Recopiez, s'il vous plaît, le passage du texte sur les parloirs de Varces qui va de « On ne voit pas » jusqu'à « doivent patienter. Inlassablement. » inclus.

TEXTE FOURNI:
------------------------------------------------
Seize heures trente, une porte s’ouvre : Les parloirs de 16h sont terminés. Ici, à Varces, ils durent trente minutes. Mais pour ceux qui viennent de loin, ils peuvent être prolongés. C’est l’administration pénitentiaire qui décide de la durée.
J’entre. Enfin ! le gardien nous appelle et nous nous installons dans le parloir désigné. La porte (c’est une grille et l’on voit à travers) est refermée à clé derrière nous. Quand on est dedans, on est emprisonné, quand on est dehors, habité par l’enfermement du proche, on est encore prisonnier.

Le parloir : une table et trois chaises. On ne peut être que trois avec le détenu. C’est la règle. C’est exigu. Des cloisons séparent chaque parloir. Les murs sont jaunes et gris, recouverts d’inscriptions. Ces lieux dégagent une tristesse pesante. Il y a neuf parloirs en tout. De l’autre côté, face à la grille par laquelle on est entré, une autre grille. C’est par là qu’arrivent les détenus.

On ne voit pas les visiteurs des parloirs voisins, mais on les entend... Trente minutes, qui semblent une éternité quand les mots ne viennent pas, quand on est enfermé. Trente minutes, bien trop courts dans la vie des prisonniers.
«  Je ne fais rien, je regarde la télé, je peux sortir dans la cour de promenade le matin et l’après-midi. Ma cellule reste ouverte la journée. Il y a un gymnase, je joue au foot  » me raconte-t-il.
Et à la question «  Tu manges quoi  ?  », il répond «  La bouffe est dégueulasse, je cantine tout, ça veut dire que j’achète des pâtes, du riz, du chocolat…  ».

Terminé ! Une lampe, au-dessus de nous, dans le parloir, s’allume et s’éteint, deux fois, c’est le signal. Il est dix-sept heures. Il faut sortir. De nouveau, clés dans les serrures, portes qui s’ouvrent, attente. Le gardien passe, mais les visiteurs/euses doivent patienter. Inlassablement.

Dernière porte. Après le parloir, la fouille des prisonniers est systématique. Personne ne sort tant que la procédure n’est pas terminée. Parfois, l’attente s’éternise.
«  Mais pourquoi c’est si long  ? Nous sommes enfermées, mises en prison, nous aussi !  » dit une visiteuse inquiète, zieutant vers l’extérieur.
On nous ouvre  ! Sentiment de soulagement, mais en bas, une femme est interpellée.
«  Suivez-nous  » lui dit une gardienne. Elle ne ressort pas. Quelques-unes attendent, un moment, à l’extérieur. Une voiture de gendarmes arrive. Toujours personne. Les visiteuses échangent :
« Elle a voulu introduire quelque chose au parloir  !  »
«  Des cigarettes  ?  »
«  Non, du shit sûrement  !  »

Grande tristesse, on se dit qu’il se peut qu’elle n’ait plus de parloir par la suite.
------------------------------------------------
ENREGISTREMENTS FOURNIS:
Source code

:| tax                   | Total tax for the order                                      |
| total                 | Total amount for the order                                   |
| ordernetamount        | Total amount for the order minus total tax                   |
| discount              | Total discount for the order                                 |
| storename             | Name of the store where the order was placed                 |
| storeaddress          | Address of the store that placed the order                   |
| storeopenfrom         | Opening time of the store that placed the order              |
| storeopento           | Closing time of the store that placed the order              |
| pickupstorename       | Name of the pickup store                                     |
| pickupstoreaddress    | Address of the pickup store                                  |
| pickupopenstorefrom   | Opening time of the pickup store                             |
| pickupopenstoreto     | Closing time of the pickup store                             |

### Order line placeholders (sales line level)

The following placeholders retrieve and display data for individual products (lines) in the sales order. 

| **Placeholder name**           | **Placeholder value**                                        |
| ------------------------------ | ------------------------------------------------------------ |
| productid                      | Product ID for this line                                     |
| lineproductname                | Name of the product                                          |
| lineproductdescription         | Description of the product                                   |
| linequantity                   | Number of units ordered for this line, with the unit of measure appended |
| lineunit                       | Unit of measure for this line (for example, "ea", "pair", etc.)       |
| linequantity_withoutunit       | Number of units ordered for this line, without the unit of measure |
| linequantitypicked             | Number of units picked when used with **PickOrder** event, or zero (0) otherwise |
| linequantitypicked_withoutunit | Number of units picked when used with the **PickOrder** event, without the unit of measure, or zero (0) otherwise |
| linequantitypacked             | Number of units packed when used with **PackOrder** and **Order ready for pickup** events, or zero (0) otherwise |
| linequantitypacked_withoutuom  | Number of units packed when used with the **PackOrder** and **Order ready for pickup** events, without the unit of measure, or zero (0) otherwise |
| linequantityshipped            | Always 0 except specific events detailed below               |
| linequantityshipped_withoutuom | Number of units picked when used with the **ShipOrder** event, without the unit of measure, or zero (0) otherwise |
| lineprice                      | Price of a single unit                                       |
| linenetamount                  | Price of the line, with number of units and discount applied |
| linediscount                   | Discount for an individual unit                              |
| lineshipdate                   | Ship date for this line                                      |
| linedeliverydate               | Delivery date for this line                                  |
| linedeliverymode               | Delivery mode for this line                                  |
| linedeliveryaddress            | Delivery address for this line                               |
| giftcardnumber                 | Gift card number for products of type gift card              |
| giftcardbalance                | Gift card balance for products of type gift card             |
------------------------------------------------
VOTRE RÉPONSE:
On ne voit pas les visiteurs des parloirs voisins, mais on les entend... Trente minutes, qui semblent une éternité quand les mots ne viennent pas, quand on est enfermé. Trente minutes, bien trop courts dans la vie des prisonniers.
«  Je ne fais rien, je regarde la télé, je peux sortir dans la cour de promenade le matin et l’après-midi. Ma cellule reste ouverte la journée. Il y a un gymnase, je joue au foot  » me raconte-t-il.
Et à la question «  Tu manges quoi  ?  », il répond «  La bouffe est dégueulasse, je cantine tout, ça veut dire que j’achète des pâtes, du riz, du chocolat…  ».

Terminé ! Une lampe, au-dessus de nous, dans le parloir, s’allume et s’éteint, deux fois, c’est le signal. Il est dix-sept heures. Il faut sortir. De nouveau, clés dans les serrures, portes qui s’ouvrent, attente. Le gardien passe, mais les visiteurs/euses doivent patienter. Inlassablement.